**Page excerpt:**
══════
The Science of Astronomy - Chapter 3 (Sept 18th).docx
28 views4 pages
Tuesday, September 18th, 2012
AST101H1 – Astronomy
The scientific method; falsifiability; fundamental forces and
gravity; Kepler's Laws
Textbook (pg. 55)
Chapter 3 – The Science of Astronomy
The entire cosmos is in constant motion.
3.1 The Ancient Roots of Science
Astronomy is the oldest of the sciences, sprung from the scientific thinking that is a fundamental part of human
behaviour, as roots of science can be traced back to nearly all people and cultures.
In what ways do all humans use scientific thinking?
Scientific thinking comes naturally to all humans. In essence, science is a way of learning about nature through
careful observation and trial-and-error experiments.
The development of science has been a gradual process for humanity, as it requires painstaking attention to
detail, relentless testing to ensure reliability, and a willingness to give up old beliefs that are not consistent with
How did astronomical observations benefit ancient societies?
In central Africa, people long ago learned to predict accurate weather patterns through observation of the Moon
and the Sun along the ecliptic, which varies at times throughout the year. Astronomical observations were made
mainly to satisfy inherent curiosity, but also to keep track of time and the seasons, especially important for
people who depended on agriculture.
Modern measures of time come directly from ancient observations of motion in the sky, including the length of
a day (the time it takes the Sun to make one circuit in the sky), a month (the Moon), and a year (the seasons).
What did ancient civilizations achieve in astronomy?
Ancient peoples told time by observing the Sun’s path throughout the day via simple clocks, like Egyptian
obelisks. The positions of the stars also gave a sense of time, as long as the approximate date was known.
The origins of the modern clock can be traced to ancient Egypt about 4000 years ago, as they divided the
daylight into 12 equal parts, much as we do today. However, their hours also varied in length because the
amount of daylight varies throughout the year. Egyptians also used star clocks to determine the time of night, as
they also divided it into 12 equal parts.
- They eventually abandoned star clocks in favour of water clocks, which became mechanical clocks in the 17th
century and electronic clocks in the 20th century.
Often many ancient cultures built large structures to help keep track of the seasons, like the Stonehenge and the
Templo Mayor in the Aztec city of Tenochtitlan. Other structures were built to mark the Sun’s position on special
dates like the summer or winter solstice (e.g. sun daggers)
Ancient civilizations also tracked the lunar phases and some used the lunar cycle as the basis for their calendar.
A basic lunar calendar has 12 months, with some 29 days and others 30 days (which are chosen to agree with
the approximate 29 ½ day lunar cycle), thus a lunar calendar has only 354 or 355 days, 11 days fewer than a
calendar based on the Sun. This is still used in the Muslim religion.
- The 19-year cycle on which the dates of lunar phases repeat is called the Metonic cycle.
The study of ancient structures in search of astronomical connections is called archaeoastronomy. Such
scientists start by evaluating if an ancient structure has any particular astronomical alignments.
══════
**Exercise task:**
Proceed with the astronomy notes from the point where they stop. The items after this point have nothing to do with the astronomy notes.
══════
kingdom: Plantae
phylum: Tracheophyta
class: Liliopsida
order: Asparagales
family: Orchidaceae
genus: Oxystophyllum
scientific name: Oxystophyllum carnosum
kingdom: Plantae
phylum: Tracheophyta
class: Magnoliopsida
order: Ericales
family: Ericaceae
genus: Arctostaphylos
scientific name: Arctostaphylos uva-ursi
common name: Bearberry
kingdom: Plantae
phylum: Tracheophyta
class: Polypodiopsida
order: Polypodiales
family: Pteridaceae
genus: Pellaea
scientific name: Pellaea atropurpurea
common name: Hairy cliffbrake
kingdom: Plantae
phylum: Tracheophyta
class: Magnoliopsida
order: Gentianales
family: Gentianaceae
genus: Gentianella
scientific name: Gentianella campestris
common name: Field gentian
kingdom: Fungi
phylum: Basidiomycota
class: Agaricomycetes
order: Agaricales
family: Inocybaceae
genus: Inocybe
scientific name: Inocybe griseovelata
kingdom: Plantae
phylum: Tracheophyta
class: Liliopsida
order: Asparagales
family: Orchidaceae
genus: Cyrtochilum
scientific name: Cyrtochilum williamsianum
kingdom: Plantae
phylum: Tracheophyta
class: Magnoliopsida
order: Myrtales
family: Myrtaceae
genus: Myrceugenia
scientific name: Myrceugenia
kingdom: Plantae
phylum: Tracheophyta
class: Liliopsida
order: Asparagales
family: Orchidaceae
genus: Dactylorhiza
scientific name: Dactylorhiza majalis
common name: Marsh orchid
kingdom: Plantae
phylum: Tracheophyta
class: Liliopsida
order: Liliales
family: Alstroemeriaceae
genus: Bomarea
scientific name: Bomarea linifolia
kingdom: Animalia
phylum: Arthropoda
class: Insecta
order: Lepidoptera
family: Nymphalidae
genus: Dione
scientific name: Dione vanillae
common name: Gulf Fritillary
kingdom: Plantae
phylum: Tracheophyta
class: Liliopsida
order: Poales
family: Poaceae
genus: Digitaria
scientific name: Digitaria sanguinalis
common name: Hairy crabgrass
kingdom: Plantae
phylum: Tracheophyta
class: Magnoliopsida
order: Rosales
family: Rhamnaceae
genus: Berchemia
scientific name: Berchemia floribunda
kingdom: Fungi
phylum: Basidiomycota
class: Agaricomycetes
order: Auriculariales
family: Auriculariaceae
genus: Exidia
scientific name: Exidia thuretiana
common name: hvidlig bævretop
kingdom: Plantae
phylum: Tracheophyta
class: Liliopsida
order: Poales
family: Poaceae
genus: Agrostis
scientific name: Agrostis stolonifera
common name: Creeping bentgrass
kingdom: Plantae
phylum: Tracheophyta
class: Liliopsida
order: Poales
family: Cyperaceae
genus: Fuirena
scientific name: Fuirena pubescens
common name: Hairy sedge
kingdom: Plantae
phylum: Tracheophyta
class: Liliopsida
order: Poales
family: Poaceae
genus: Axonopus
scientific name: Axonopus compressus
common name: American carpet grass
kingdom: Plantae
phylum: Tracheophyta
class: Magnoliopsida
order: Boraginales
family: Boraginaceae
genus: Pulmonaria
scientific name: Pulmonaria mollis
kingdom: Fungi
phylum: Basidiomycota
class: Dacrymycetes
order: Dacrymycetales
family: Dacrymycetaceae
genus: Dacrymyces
══════
**Result for this task:**
Before structures such as the Stonehenge or Templo Mayor could be built, careful observations had to be made
and repeated over and over again to ensure their accuracy.
The path that led to modern science came from the Mediterranean and Middle East, specifically Ancient Greece.
3.2 Ancient Greek Science
Much of what we call science came from Ancient Greece, which arose as a Middle-Eastern power around 500 BC
Why does modern science trace it roots to the Greeks?
Greek philosophers developed at least three major innovations that helped pave the way for modern science:
- A tradition of trying to understand nature without relying on supernatural beliefs
- Use of mathematics to verify scientific explanations and models of nature
- Use of observations to aid in reasoning
Scientific Model = A representation of some aspect of nature that can be used to explain and predict real
phenomena without invoking myth, magic, or the supernatural. It does not fully explain all observations of
nature and a failed model is useful in pointing outs ways to work toward building a better model.
- This practice is central to modern science
How did the Greeks explain planetary motion?
Geocentric Model = Any of the ancient Greek models that were used to predict planetary positions under the
assumption that the Earth lay in the centre of the universe.
The geocentric model was developed and fine-tuned by many scientists until Aristotle came along and first
suggested the idea of gravity, which pulled heavy things (such as stars and other planets) towards the centre of
the universe, thereby allowing water, dirt, and rock, to collect together and form Earth. Aristotle was wrong
about gravity and the Earth’s location, but the geocentric view still dominated.
Ptolemaic Model = The geocentric model of the universe developed by Ptolemy in A.D., in which he stated that
each planet moves around Earth on a small circle that turns upon a larger cycle.
How was Greek knowledge preserved throughout history?
Alexander the Great, who had a deep respect for science and knowledge, commissioned the building of the
Library of Alexandria in Egypt which remained the world’s preeminent centre of research for some 700 years
until its destruction.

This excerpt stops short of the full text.